- **Short task**:
Write out each line of the data below word for word, with no character changed.

- **Material provided**:

▬▬▬▬▬▬▬▬▬▬

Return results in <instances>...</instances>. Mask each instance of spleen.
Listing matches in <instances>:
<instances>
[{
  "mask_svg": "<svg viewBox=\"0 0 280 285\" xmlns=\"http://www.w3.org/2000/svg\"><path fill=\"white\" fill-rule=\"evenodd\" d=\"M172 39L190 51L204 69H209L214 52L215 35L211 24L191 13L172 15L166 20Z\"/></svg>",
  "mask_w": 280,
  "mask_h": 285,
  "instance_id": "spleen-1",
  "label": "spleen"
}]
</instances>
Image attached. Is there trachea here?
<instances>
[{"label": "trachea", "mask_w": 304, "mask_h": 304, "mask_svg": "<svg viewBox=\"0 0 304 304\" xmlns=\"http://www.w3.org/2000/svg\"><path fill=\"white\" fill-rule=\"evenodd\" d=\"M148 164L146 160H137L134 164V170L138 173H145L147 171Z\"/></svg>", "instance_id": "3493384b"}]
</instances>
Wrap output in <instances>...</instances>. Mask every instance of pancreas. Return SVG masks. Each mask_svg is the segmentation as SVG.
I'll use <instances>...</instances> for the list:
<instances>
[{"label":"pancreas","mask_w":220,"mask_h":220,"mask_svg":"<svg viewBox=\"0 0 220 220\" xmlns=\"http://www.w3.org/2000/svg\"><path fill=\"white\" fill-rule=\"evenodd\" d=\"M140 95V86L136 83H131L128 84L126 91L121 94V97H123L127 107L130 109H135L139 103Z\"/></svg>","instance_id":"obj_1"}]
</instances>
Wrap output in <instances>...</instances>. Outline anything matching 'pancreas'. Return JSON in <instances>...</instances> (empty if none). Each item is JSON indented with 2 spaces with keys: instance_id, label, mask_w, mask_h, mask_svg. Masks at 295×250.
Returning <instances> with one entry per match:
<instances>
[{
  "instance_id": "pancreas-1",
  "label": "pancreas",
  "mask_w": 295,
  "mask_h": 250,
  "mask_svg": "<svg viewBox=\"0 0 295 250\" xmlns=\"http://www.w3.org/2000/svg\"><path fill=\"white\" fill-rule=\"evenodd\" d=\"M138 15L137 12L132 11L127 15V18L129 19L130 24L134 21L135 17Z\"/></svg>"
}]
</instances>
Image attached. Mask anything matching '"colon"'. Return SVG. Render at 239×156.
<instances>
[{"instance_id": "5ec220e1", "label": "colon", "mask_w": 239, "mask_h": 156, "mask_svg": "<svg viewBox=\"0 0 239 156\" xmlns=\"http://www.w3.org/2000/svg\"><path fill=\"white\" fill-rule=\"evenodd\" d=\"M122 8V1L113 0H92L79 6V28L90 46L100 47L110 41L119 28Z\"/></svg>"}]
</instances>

▬▬▬▬▬▬▬▬▬▬

- **Response to this task**:
Return results in <instances>...</instances>. Mask each instance of spleen.
Listing matches in <instances>:
<instances>
[{
  "mask_svg": "<svg viewBox=\"0 0 280 285\" xmlns=\"http://www.w3.org/2000/svg\"><path fill=\"white\" fill-rule=\"evenodd\" d=\"M172 39L190 51L204 69H209L214 52L215 35L211 24L191 13L172 15L166 20Z\"/></svg>",
  "mask_w": 280,
  "mask_h": 285,
  "instance_id": "spleen-1",
  "label": "spleen"
}]
</instances>
Image attached. Is there trachea here?
<instances>
[{"label": "trachea", "mask_w": 304, "mask_h": 304, "mask_svg": "<svg viewBox=\"0 0 304 304\" xmlns=\"http://www.w3.org/2000/svg\"><path fill=\"white\" fill-rule=\"evenodd\" d=\"M148 164L146 160H137L134 164V170L138 173H145L147 171Z\"/></svg>", "instance_id": "3493384b"}]
</instances>
Wrap output in <instances>...</instances>. Mask every instance of pancreas. Return SVG masks. Each mask_svg is the segmentation as SVG.
I'll use <instances>...</instances> for the list:
<instances>
[{"label":"pancreas","mask_w":220,"mask_h":220,"mask_svg":"<svg viewBox=\"0 0 220 220\" xmlns=\"http://www.w3.org/2000/svg\"><path fill=\"white\" fill-rule=\"evenodd\" d=\"M140 95V86L136 83H131L128 84L126 91L121 94V97H123L127 107L130 109H135L139 103Z\"/></svg>","instance_id":"obj_1"}]
</instances>
Wrap output in <instances>...</instances>. Outline anything matching 'pancreas'. Return JSON in <instances>...</instances> (empty if none). Each item is JSON indented with 2 spaces with keys: instance_id, label, mask_w, mask_h, mask_svg. Masks at 295×250.
Returning <instances> with one entry per match:
<instances>
[{
  "instance_id": "pancreas-1",
  "label": "pancreas",
  "mask_w": 295,
  "mask_h": 250,
  "mask_svg": "<svg viewBox=\"0 0 295 250\" xmlns=\"http://www.w3.org/2000/svg\"><path fill=\"white\" fill-rule=\"evenodd\" d=\"M138 15L137 12L132 11L127 15V18L129 19L130 24L134 21L135 17Z\"/></svg>"
}]
</instances>
Image attached. Mask anything matching '"colon"'. Return SVG. Render at 239×156.
<instances>
[{"instance_id": "5ec220e1", "label": "colon", "mask_w": 239, "mask_h": 156, "mask_svg": "<svg viewBox=\"0 0 239 156\" xmlns=\"http://www.w3.org/2000/svg\"><path fill=\"white\" fill-rule=\"evenodd\" d=\"M122 8V1L113 0H92L79 6V28L90 46L100 47L110 41L119 28Z\"/></svg>"}]
</instances>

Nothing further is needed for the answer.